What to produce => Where a line in the records holds "knee", count it once; return only the final number.

======== Available data ========

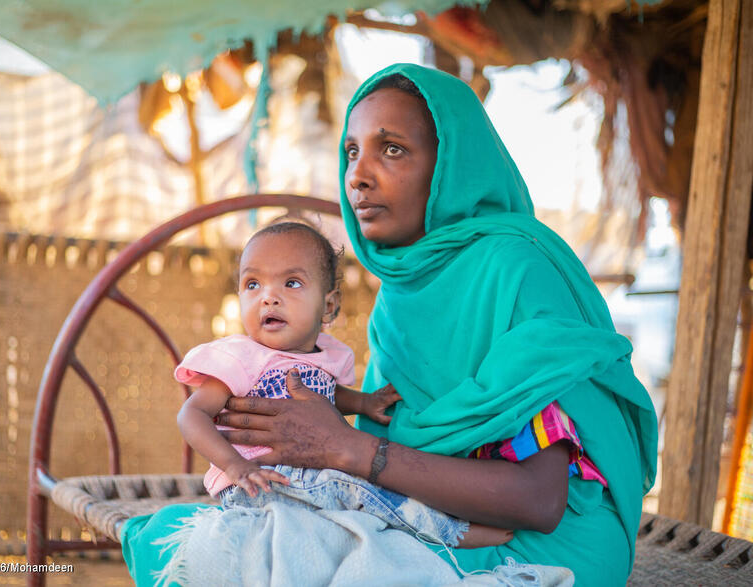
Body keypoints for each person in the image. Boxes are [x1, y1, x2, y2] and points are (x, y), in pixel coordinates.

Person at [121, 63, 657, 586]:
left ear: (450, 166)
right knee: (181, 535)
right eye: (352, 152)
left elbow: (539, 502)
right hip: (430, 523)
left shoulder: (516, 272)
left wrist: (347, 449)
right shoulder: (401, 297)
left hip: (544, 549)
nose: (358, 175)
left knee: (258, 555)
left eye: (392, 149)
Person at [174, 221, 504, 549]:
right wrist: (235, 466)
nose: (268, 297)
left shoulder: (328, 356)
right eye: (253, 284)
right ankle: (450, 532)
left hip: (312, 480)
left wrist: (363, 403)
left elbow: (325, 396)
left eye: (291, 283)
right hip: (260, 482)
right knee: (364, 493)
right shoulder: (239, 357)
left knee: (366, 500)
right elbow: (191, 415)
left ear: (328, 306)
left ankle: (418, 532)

========

Your response => 4